* _Data section_:
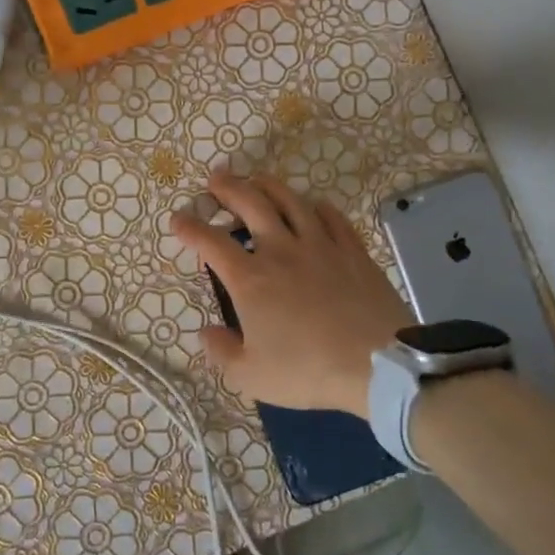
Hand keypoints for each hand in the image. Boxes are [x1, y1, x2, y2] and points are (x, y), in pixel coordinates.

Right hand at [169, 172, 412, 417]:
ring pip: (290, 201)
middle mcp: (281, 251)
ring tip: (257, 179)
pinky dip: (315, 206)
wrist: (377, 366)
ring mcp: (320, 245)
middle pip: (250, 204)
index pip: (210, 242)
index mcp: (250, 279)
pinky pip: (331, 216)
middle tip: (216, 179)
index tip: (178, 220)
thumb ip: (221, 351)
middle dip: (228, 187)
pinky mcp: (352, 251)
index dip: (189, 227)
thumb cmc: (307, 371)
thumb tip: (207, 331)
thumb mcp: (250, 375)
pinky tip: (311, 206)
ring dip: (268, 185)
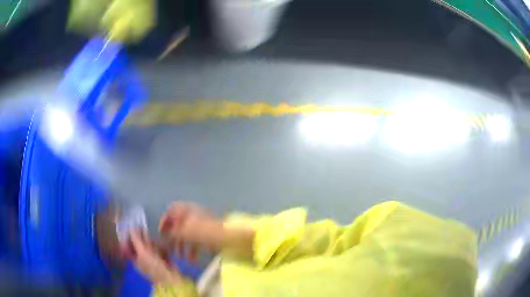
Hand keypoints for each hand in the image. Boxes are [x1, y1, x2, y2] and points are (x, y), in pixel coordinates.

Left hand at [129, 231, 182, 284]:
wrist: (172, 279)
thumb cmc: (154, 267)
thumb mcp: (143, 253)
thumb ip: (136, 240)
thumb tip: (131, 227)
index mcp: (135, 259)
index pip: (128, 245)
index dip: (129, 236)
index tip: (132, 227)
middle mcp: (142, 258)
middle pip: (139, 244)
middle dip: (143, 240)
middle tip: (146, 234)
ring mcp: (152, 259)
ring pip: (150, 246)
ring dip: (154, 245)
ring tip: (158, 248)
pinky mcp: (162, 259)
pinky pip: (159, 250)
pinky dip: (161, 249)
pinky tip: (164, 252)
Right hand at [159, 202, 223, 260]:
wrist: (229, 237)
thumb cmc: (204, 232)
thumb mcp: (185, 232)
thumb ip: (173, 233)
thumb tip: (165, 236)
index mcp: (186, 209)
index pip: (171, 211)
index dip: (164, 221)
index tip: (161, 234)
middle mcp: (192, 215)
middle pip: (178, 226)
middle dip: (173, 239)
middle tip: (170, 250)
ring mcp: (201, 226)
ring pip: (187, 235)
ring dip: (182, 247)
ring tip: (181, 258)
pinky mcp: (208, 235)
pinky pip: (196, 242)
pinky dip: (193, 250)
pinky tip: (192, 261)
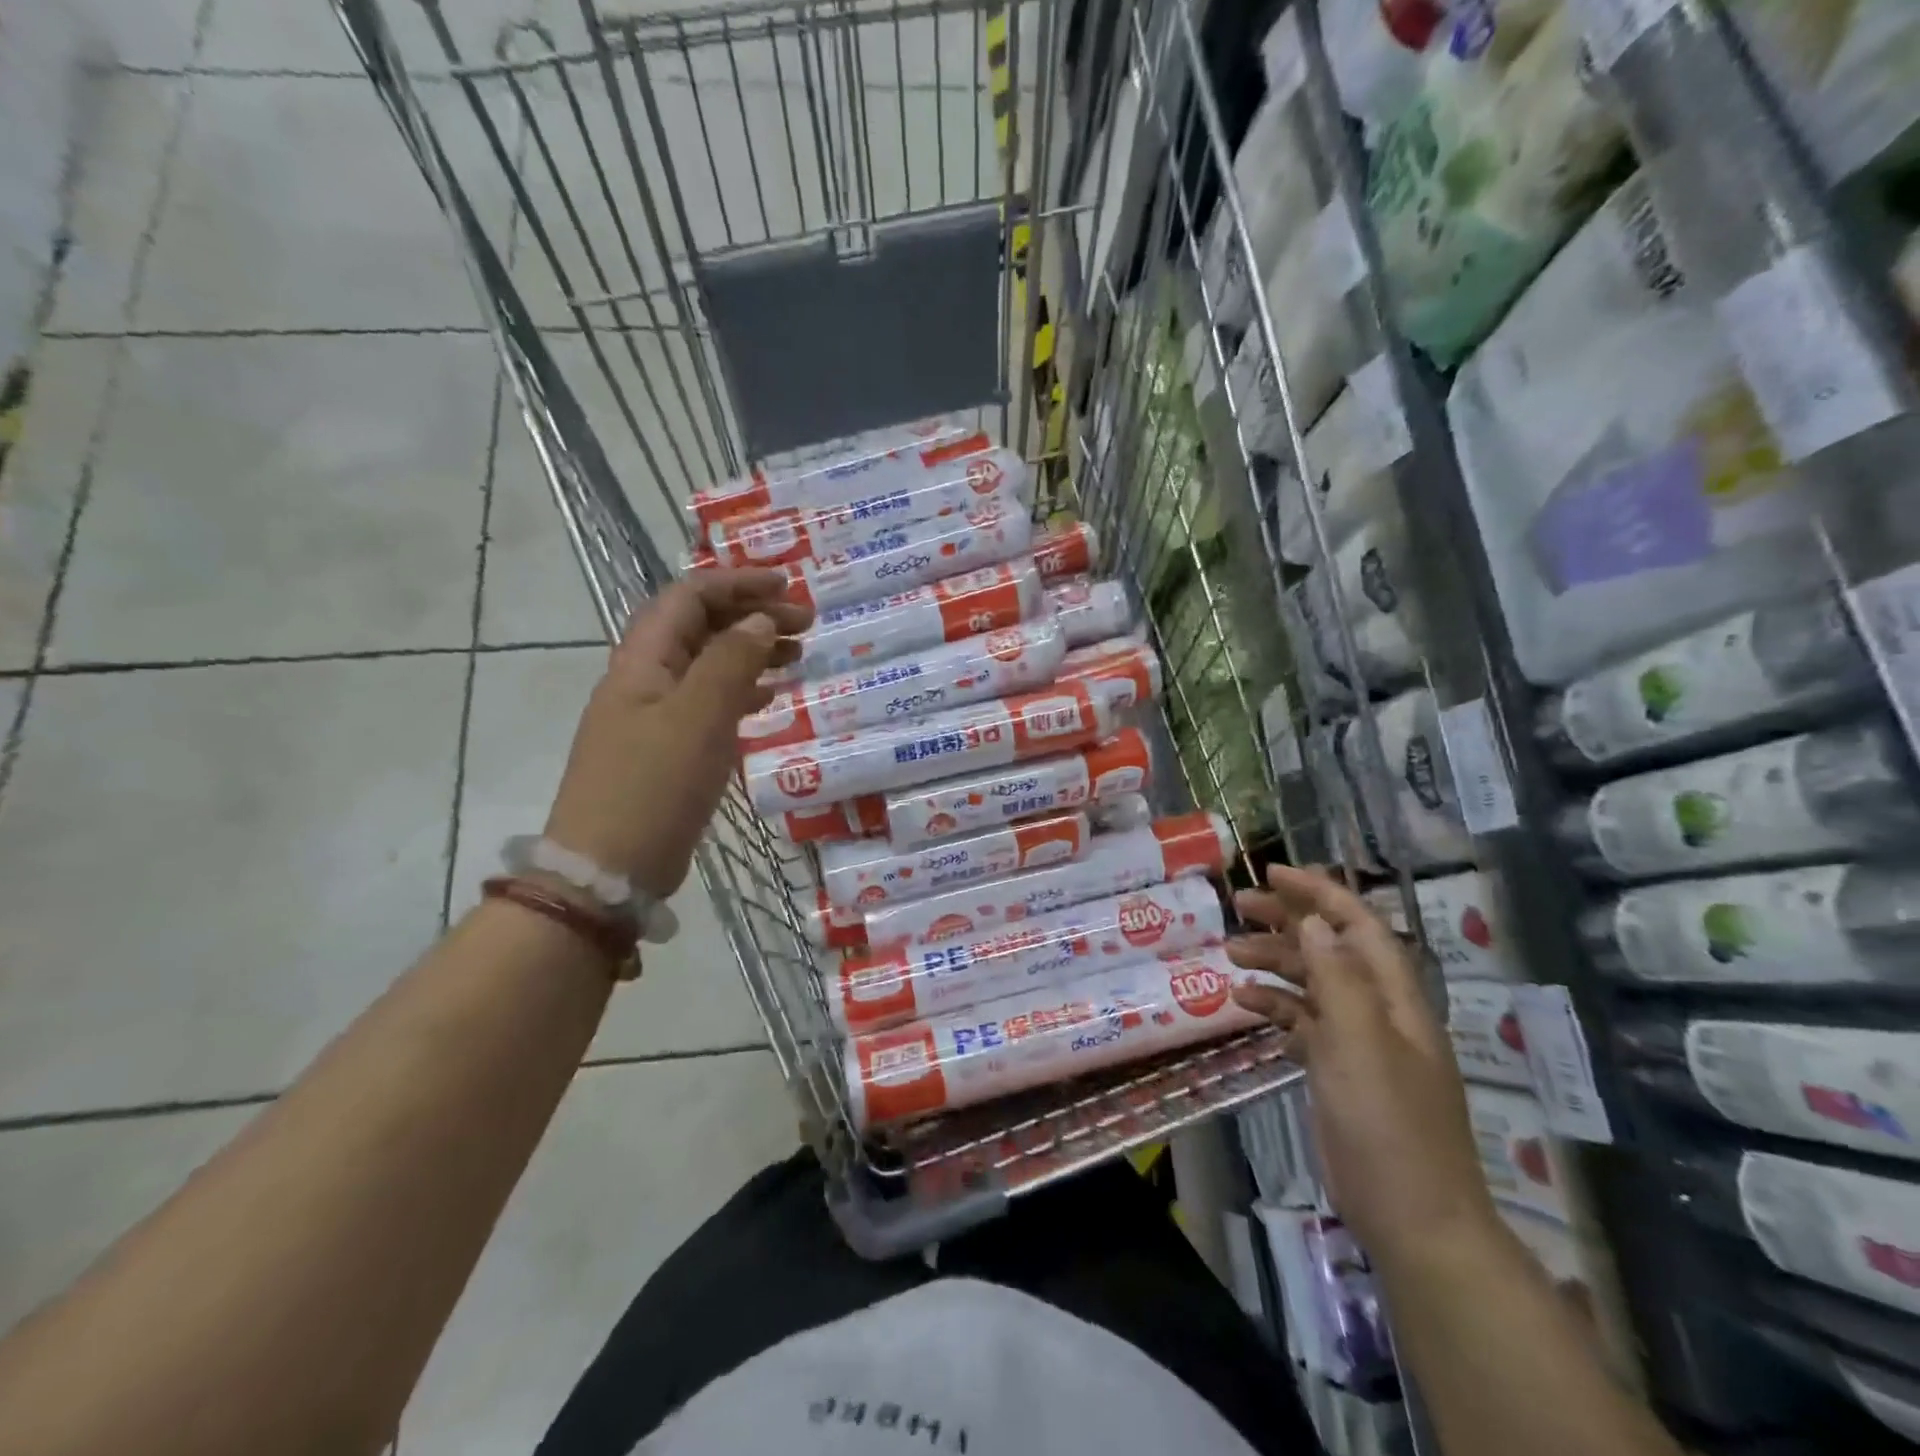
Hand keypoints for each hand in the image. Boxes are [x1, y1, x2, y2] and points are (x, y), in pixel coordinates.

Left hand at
* * *
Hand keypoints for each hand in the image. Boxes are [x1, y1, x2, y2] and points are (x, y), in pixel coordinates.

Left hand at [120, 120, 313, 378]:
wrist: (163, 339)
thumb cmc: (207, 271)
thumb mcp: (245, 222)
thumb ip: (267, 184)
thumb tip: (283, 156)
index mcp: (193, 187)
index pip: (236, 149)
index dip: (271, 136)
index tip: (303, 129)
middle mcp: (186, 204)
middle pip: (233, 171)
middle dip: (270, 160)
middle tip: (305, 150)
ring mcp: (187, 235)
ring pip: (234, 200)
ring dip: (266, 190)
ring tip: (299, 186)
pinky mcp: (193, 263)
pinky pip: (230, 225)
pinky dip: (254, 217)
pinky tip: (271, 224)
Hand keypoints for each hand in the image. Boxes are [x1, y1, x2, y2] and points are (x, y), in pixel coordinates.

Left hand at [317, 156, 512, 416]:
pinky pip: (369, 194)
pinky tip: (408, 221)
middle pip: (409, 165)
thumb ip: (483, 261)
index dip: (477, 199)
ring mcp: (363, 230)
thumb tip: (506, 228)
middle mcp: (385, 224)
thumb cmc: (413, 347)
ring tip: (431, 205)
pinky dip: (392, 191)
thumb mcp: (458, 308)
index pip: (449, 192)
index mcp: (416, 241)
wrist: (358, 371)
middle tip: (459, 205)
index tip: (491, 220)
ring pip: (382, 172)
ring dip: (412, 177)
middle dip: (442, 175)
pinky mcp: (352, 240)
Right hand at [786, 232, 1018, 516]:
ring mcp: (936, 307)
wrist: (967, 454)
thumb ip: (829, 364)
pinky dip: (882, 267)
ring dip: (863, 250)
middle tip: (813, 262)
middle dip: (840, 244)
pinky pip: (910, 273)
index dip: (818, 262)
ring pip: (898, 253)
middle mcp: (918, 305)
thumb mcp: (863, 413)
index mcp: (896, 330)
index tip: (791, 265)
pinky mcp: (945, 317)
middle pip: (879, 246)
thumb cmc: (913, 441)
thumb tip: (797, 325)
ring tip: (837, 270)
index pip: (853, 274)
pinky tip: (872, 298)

* _Prompt_:
Reproduce exactly, and with no other material, the lines between those holding "index dip: (477, 199)" and "pinky tip: (872, 298)", inclusive.

* _Solution to the problem_:
index dip: (477, 199)
ring mcp: (363, 230)
thumb tip: (506, 228)
middle mcp: (385, 224)
thumb cmc: (413, 347)
ring tip: (431, 205)
pinky dip: (392, 191)
thumb mcp: (458, 308)
index pip: (449, 192)
index mcp: (416, 241)
wrist: (358, 371)
middle tip: (459, 205)
index tip: (491, 220)
ring pip: (382, 172)
ring dip: (412, 177)
middle dip: (442, 175)
pinky mcp: (352, 240)
Right hand at [786, 232, 1018, 516]:
ring mcp: (936, 307)
wrist: (967, 454)
thumb ip: (829, 364)
pinky dip: (882, 267)
ring dip: (863, 250)
middle tip: (813, 262)
middle dip: (840, 244)
pinky pip: (910, 273)
index dip: (818, 262)
ring pip: (898, 253)
middle mcp: (918, 305)
thumb mcp: (863, 413)
index mcp: (896, 330)
index tip: (791, 265)
pinky mcp: (945, 317)
middle pip: (879, 246)
thumb cmc: (913, 441)
thumb tip: (797, 325)
ring tip: (837, 270)
index pip: (853, 274)
pinky tip: (872, 298)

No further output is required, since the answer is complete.